Die Briten schließlich unterschieden erstmalig zwischen den Landesbewohnern (Inder) und der Religion Hinduismus. Ein Inder muss ja nicht gleichzeitig ein Hindu sein. Das Problem war nur, dass die nordatlantischen Inselbewohner einfach alle Religionen, die auf dem indischen Subkontinent gelebt wurden (ich schließe hier natürlich den Islam etc. aus), unter dem Begriff „Hinduismus“ zusammenfassten. Relativ fatal, wenn man bedenkt, dass diese Religionen teilweise ziemlich unterschiedlich waren und es immer noch sind (hier spielt sicherlich auch wieder die Größe des indischen SubKONTINENTS eine Rolle: bei mittlerweile weit über einer Milliarden Menschen steht die Vermutung nahe, dass ganz unterschiedliche Religionsformen praktiziert werden)! Die unterschiedlichen Völker mit ihren unterschiedlichen Religionen (und ganz verschiedenen Göttern) waren plötzlich alle hinduistisch. Daher konnte mir auch nie jemand beantworten, wie viele Götter es denn jetzt im Hinduismus eigentlich gibt. Da der Hinduismus aus vielen Religionen zusammengesetzt ist, ist es auch schwierig, klare Grenzen zu ziehen: wo genau fängt der Hinduismus an und wo hört er auf?

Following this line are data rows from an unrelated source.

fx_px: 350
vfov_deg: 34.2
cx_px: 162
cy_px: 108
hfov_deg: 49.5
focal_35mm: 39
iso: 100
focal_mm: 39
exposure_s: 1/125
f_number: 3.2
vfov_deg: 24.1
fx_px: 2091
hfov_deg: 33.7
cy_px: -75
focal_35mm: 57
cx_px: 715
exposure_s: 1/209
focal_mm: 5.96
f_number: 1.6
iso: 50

Hier in Vilathikulam werden unter anderem Karuppasamy (karuppu = schwarz, samy = Gott) und Mariamman (Mari ist ein Name, ammaa = Mama. Also Mariamman = Mutter Mari) verehrt.

Hier sieht man den Eingang des Mariamman-Tempel direkt neben Vembu
Fazit
Indien ist sprachlich und religiös gesehen so unglaublich vielfältig! Dies bringt natürlich auch einige Schwierigkeiten für Indien als Land mit. Durch welche Sprache zum Beispiel können sich alle Landsleute miteinander verständigen? Die Antwort: durch gar keine. Höchstens durch die Körpersprache. Auch wenn Hindi und Englisch als nationale Amtssprachen gelten, treffe ich hier sehr wenige, die das eine oder das andere sprechen können. Dann sogar noch eher gebrochenes Englisch als Hindi.

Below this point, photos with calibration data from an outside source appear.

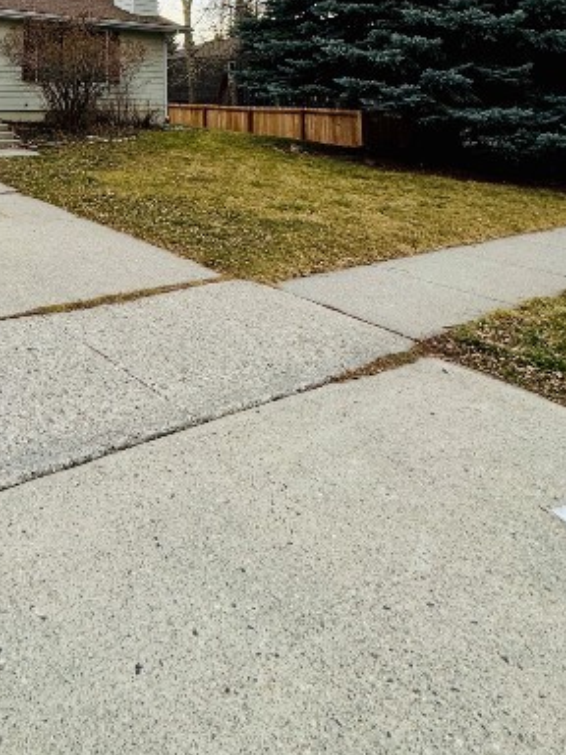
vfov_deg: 51.4
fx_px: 610
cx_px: 31
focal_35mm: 28
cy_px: 6
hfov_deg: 44.2
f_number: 2.2
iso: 40
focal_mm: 2.22
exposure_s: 1/280
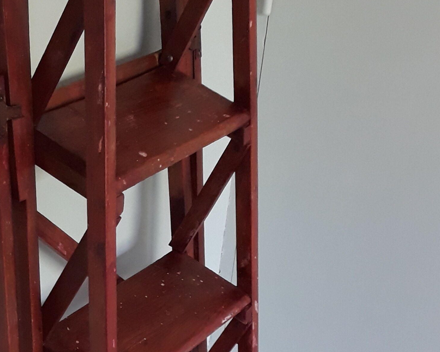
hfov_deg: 25.3
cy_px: 376
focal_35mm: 74
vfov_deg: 19.9
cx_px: 92
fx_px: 964
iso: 200
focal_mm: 3.71
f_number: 1.7
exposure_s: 1/33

In Tamil Nadu sollte Hindi als Pflichtfach in allen Schulen eingeführt werden. Das hat sich nicht durchgesetzt: Die meisten Tamilen sind sehr stolz auf ihre Kultur und damit auch auf ihre Sprache, und viele haben gegen Hindi als Pflicht an den Schulen protestiert (wohl mit Erfolg ).
Meiner Meinung nach ist die kulturelle Vielfalt unbedingt erhaltenswert, und deshalb finde ich auch besagte Proteste ziemlich cool. Der Autor, der in Vembu ab und zu mal vorbeischneit, wurde für seinen Widerstand in Sachen Hindi an den Schulen für drei Monate eingelocht (das war am Ende seiner Collegezeit – jetzt ist er um die 60 oder 70). Ich war sehr beeindruckt und kann jetzt nur sagen: coole Socke!
Wer diese Themen auch sehr spannend findet, dem kann ich die folgenden Wikipedia-Seiten ans Herz legen, die haben dann doch noch einmal mehr Tiefgang als mein Blogeintrag 😀
Hier geht’s zum dravidischen Volk
Hier geht’s zum Hinduismus
Zum Abschluss noch eine weitere kleine Rätselaufgabe für die, die das Rätsel am Anfang des Blogeintrags problemlos lösen konnten: அப்புறம் பார்க்கலாம்!